What this task involves: Please copy the lines below word for word, leaving out the pictures.

— START Material provided —

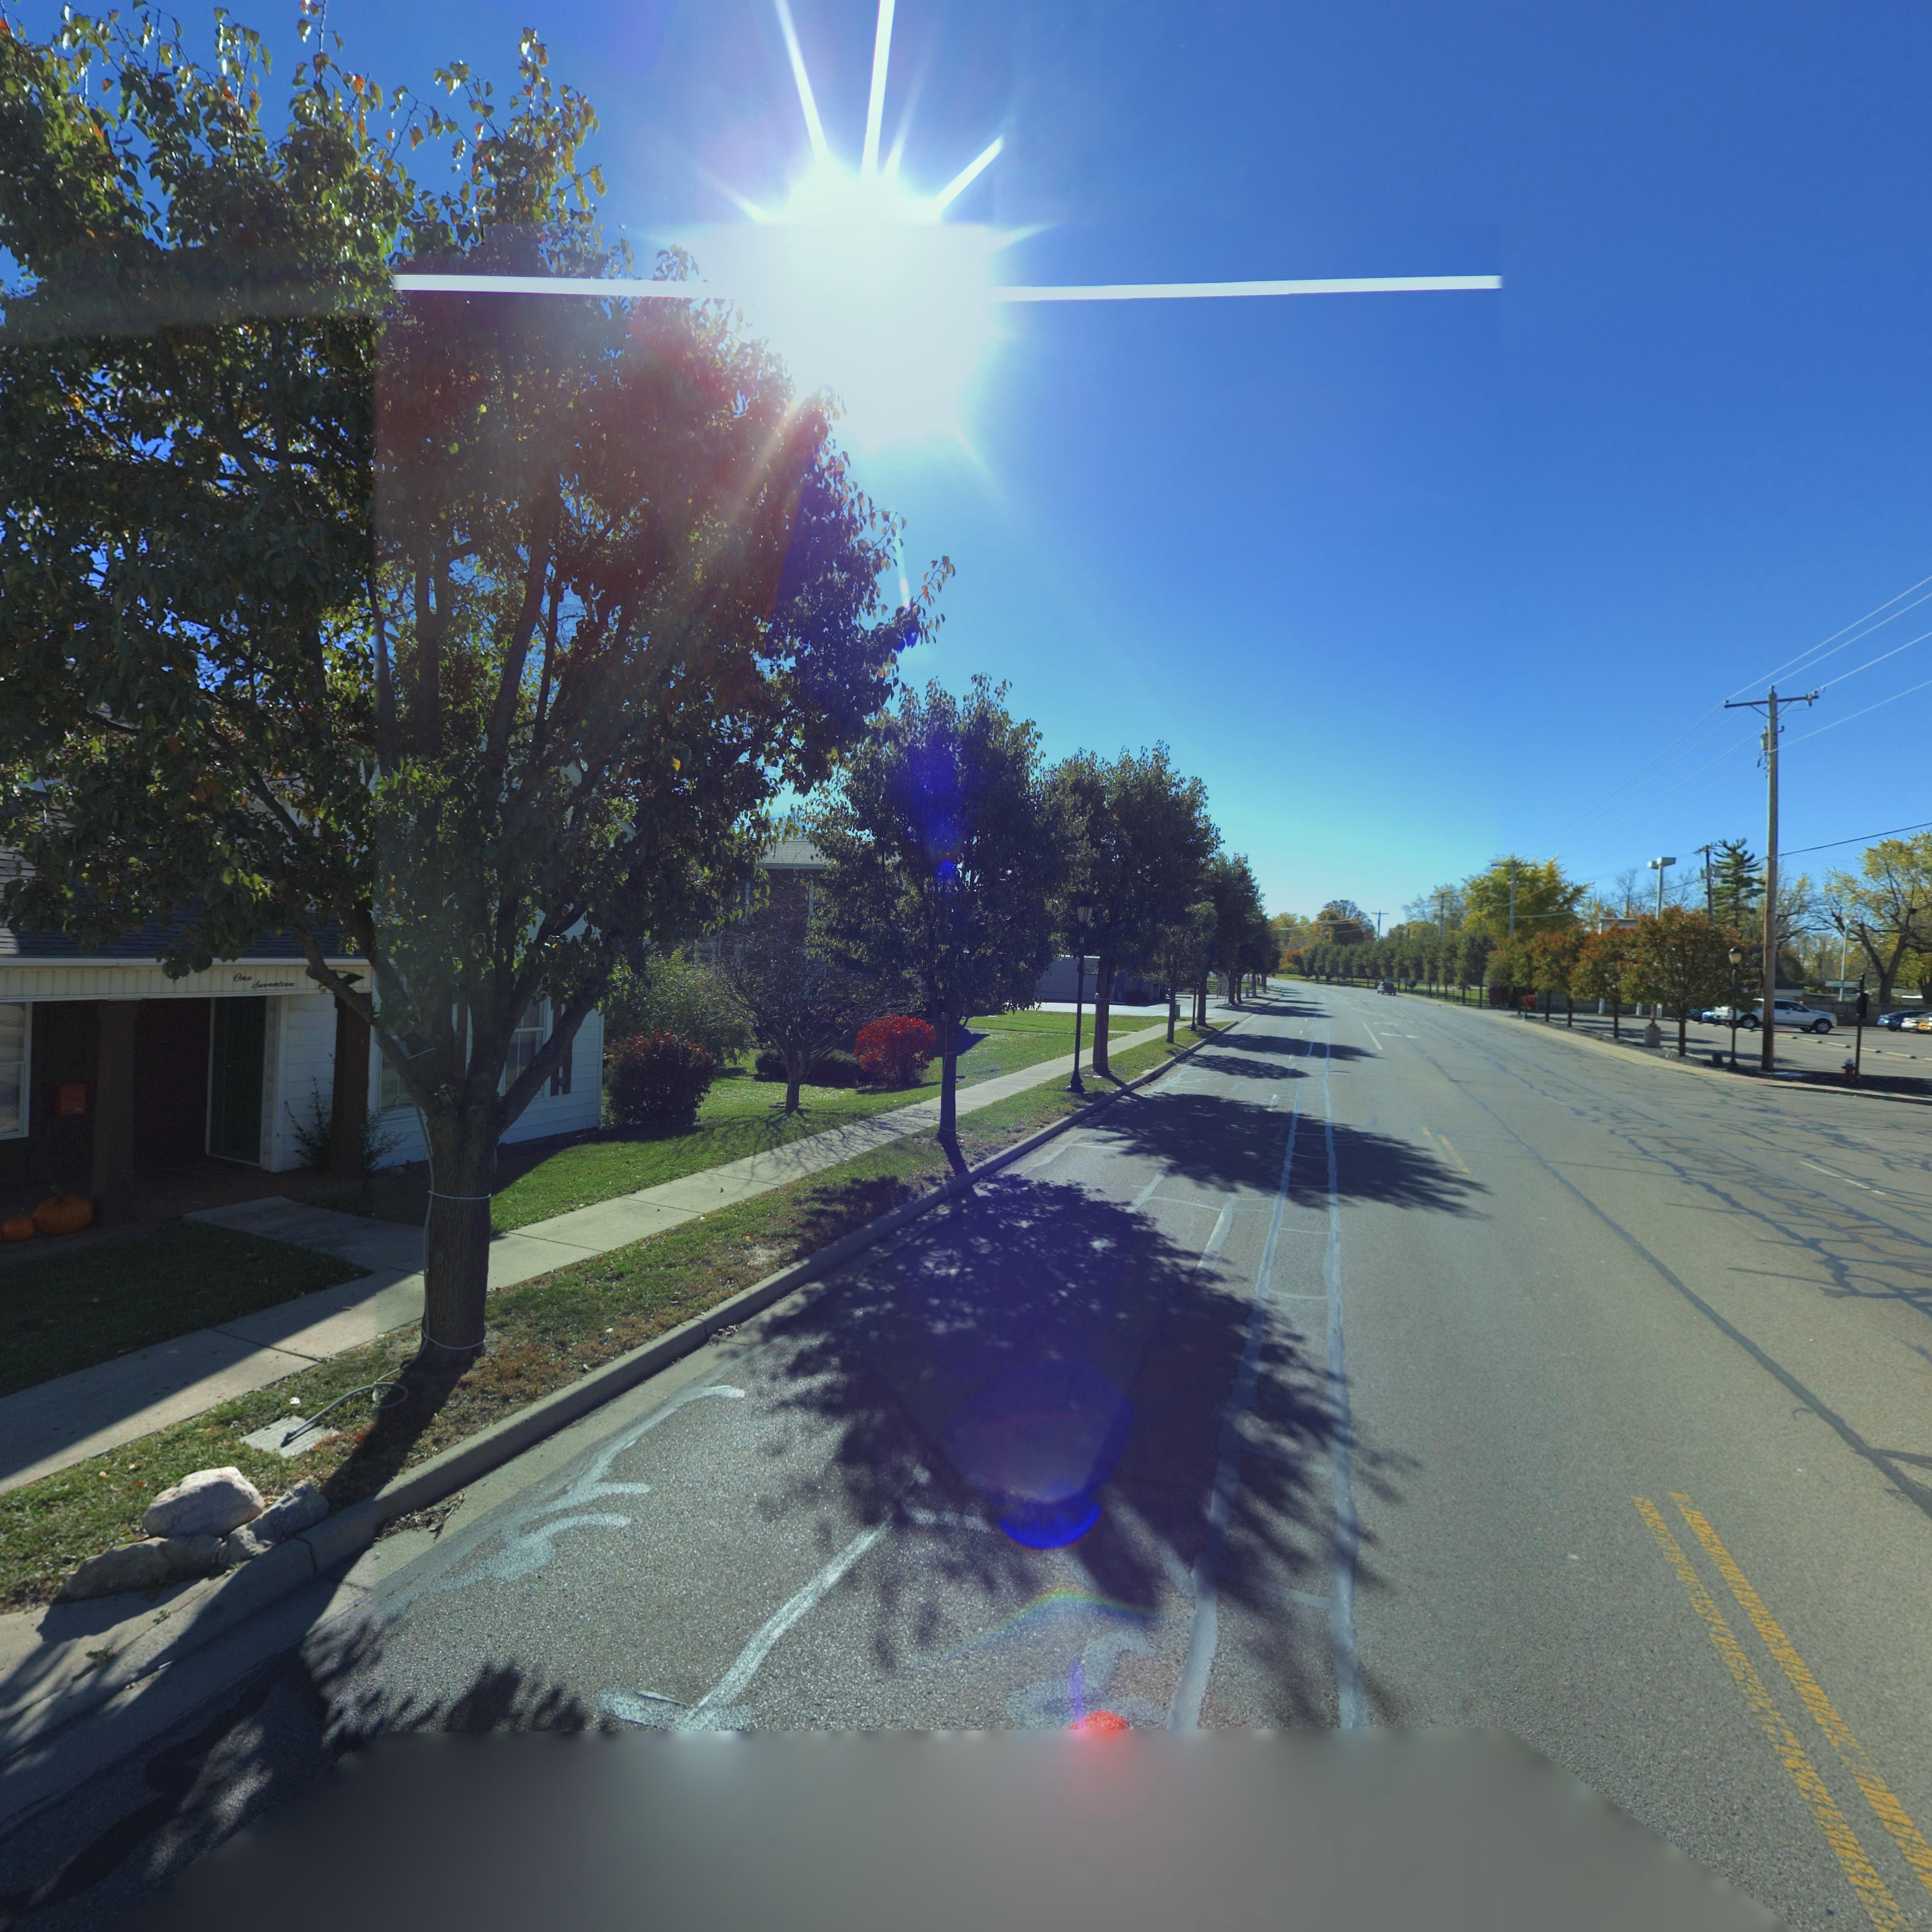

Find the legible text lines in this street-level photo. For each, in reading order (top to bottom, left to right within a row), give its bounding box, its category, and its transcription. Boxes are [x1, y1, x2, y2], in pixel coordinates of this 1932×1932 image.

[232, 972, 253, 982] StreetNumber: One
[250, 980, 295, 989] StreetNumber: Seventeen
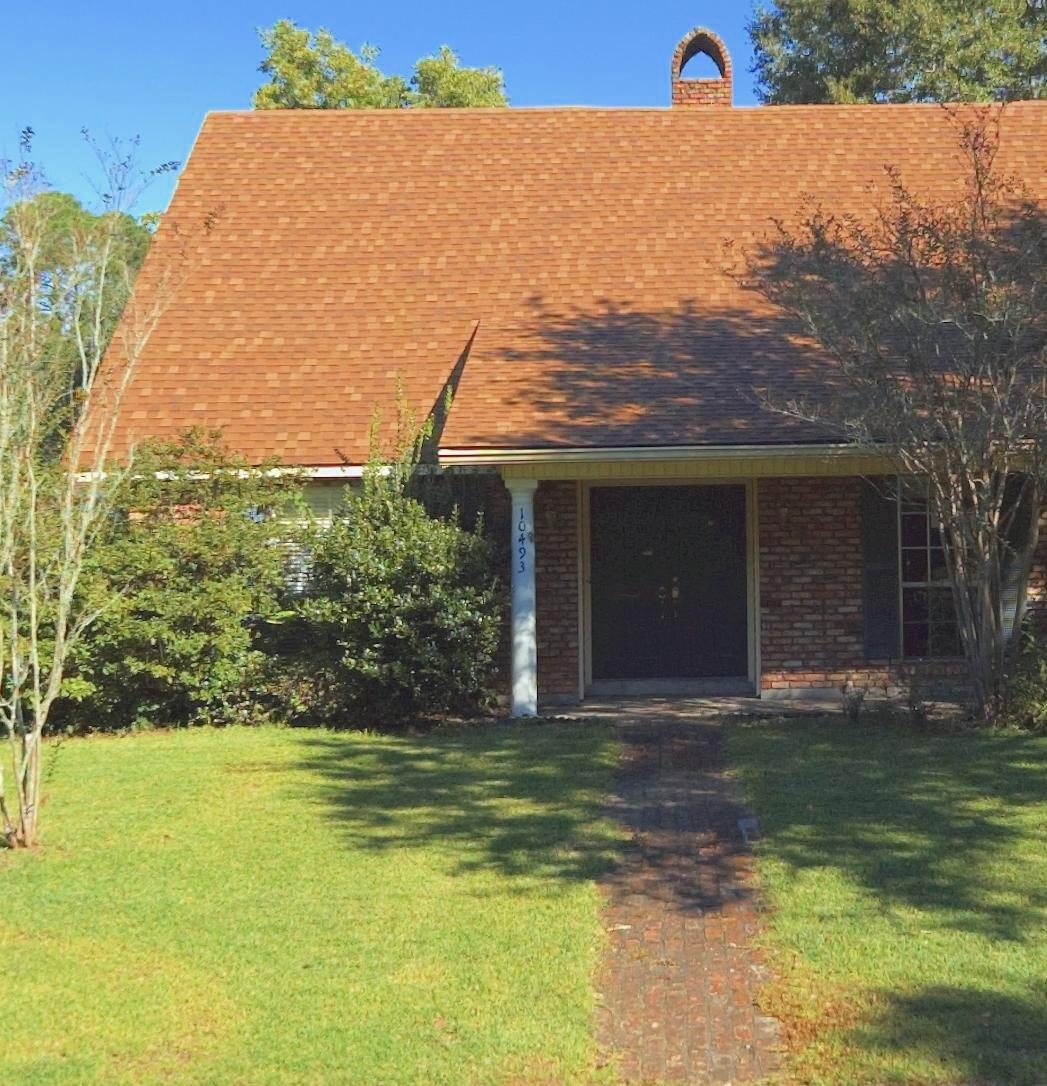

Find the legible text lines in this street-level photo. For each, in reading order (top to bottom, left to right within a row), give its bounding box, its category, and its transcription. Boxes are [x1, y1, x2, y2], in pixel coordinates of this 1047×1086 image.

[516, 505, 528, 576] StreetNumber: 10493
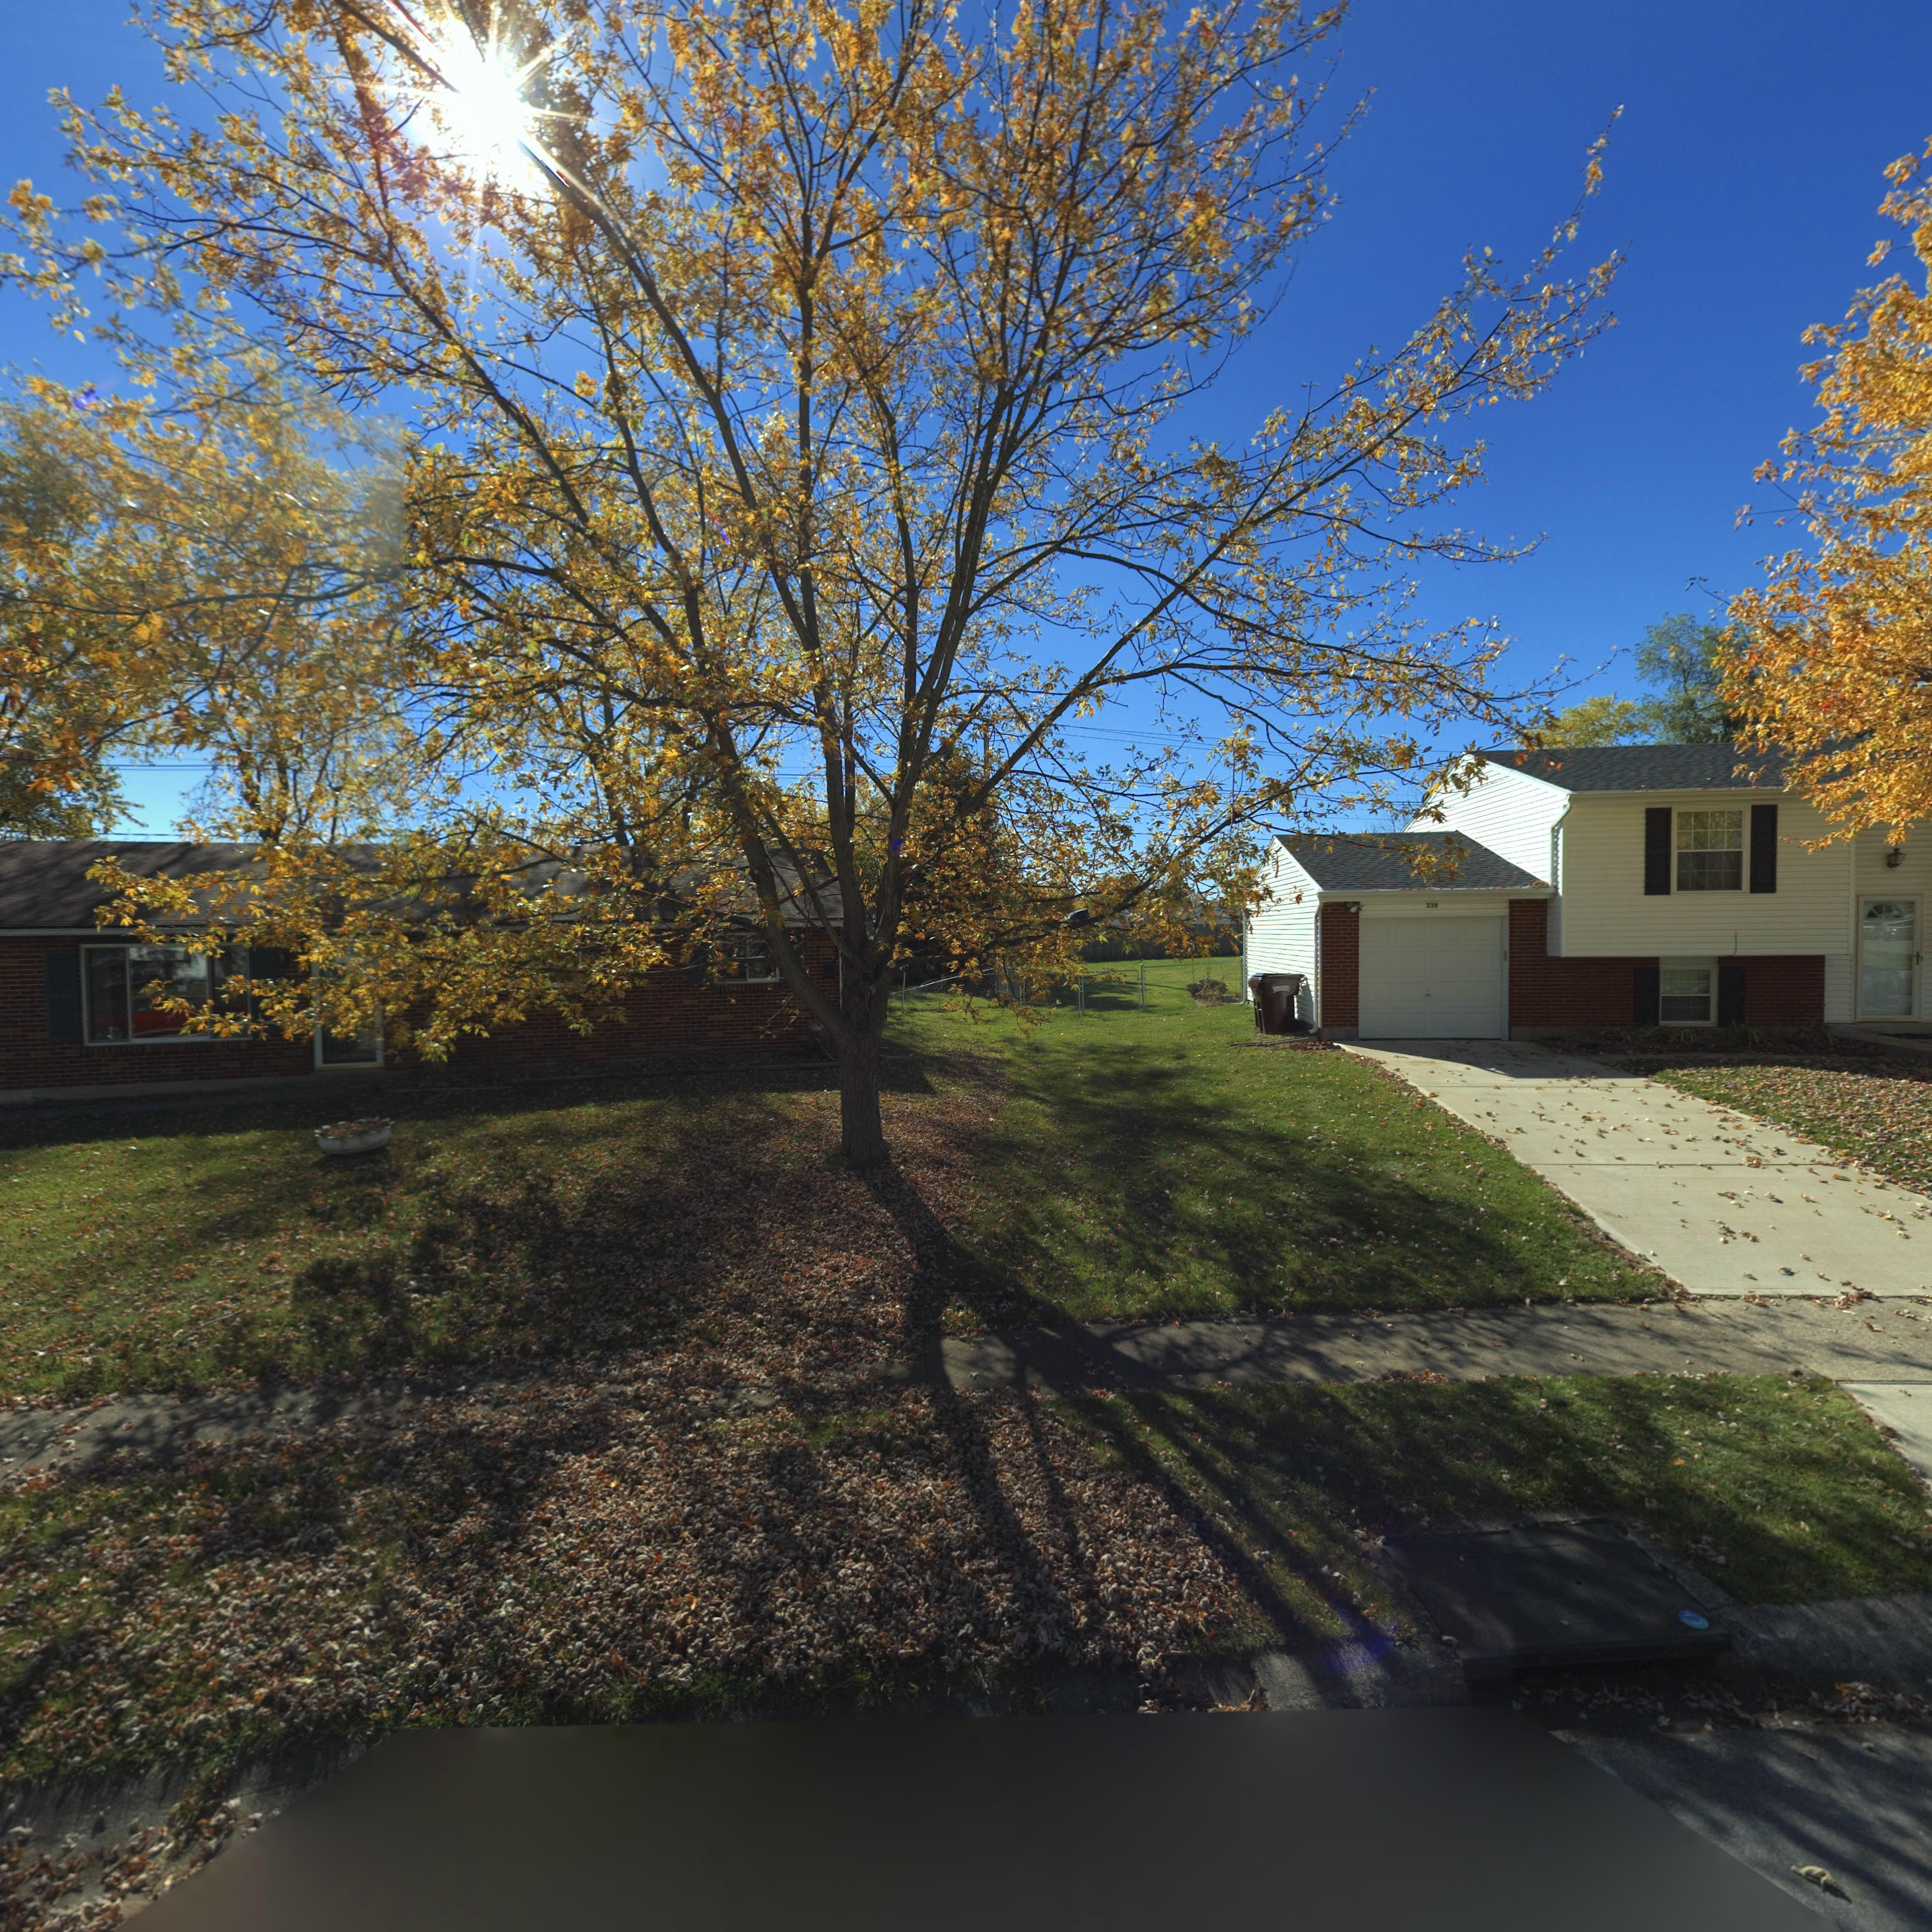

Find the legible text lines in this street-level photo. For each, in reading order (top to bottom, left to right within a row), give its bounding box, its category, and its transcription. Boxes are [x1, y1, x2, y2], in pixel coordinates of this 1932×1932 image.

[1426, 902, 1438, 908] StreetNumber: 238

— END Material provided —

Answer below:
Find the legible text lines in this street-level photo. For each, in reading order (top to bottom, left to right within a row), give its bounding box, its category, and its transcription. Boxes are [x1, y1, x2, y2], in pixel coordinates of this 1932×1932 image.

[232, 972, 253, 982] StreetNumber: One
[250, 980, 295, 989] StreetNumber: Seventeen

Find the legible text lines in this street-level photo. For each, in reading order (top to bottom, left to right within a row), give its bounding box, its category, and its transcription. Boxes are [x1, y1, x2, y2], in pixel coordinates of this 1047×1086 image.

[516, 505, 528, 576] StreetNumber: 10493

Find the legible text lines in this street-level photo. For each, in reading order (top to bottom, left to right within a row), give its bounding box, its category, and its transcription. Boxes are [x1, y1, x2, y2], in pixel coordinates of this 1932×1932 image.

[1426, 902, 1438, 908] StreetNumber: 238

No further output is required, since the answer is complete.